■ Aim ■
Report each line of the listing that contains the word "barcode", copying every such line in full.

(Raw records)

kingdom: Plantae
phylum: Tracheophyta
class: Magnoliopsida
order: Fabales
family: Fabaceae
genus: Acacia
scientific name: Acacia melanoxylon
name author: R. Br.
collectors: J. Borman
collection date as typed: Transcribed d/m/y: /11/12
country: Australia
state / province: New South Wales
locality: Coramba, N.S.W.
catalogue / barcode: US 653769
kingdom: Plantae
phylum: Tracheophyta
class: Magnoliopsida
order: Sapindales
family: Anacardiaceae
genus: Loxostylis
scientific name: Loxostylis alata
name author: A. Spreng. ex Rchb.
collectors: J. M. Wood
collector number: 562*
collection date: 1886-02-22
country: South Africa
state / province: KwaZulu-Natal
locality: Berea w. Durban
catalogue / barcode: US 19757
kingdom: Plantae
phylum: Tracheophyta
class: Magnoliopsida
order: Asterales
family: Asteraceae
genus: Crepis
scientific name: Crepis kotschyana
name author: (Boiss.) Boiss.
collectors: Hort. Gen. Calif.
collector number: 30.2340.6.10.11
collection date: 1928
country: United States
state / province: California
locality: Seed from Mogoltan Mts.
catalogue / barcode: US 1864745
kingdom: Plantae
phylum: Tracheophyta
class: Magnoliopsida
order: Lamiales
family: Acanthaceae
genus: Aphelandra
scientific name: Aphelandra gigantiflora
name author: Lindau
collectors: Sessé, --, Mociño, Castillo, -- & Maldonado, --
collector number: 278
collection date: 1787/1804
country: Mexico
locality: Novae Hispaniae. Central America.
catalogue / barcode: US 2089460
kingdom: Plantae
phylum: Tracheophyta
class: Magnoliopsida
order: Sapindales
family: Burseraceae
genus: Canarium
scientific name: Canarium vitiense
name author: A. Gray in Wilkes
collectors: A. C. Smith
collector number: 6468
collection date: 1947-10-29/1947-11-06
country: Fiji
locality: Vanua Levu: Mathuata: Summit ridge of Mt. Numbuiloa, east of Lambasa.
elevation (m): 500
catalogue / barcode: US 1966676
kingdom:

■ Expected output ■
catalogue / barcode: US 653769
catalogue / barcode: US 19757
catalogue / barcode: US 1864745
catalogue / barcode: US 2089460
catalogue / barcode: US 1966676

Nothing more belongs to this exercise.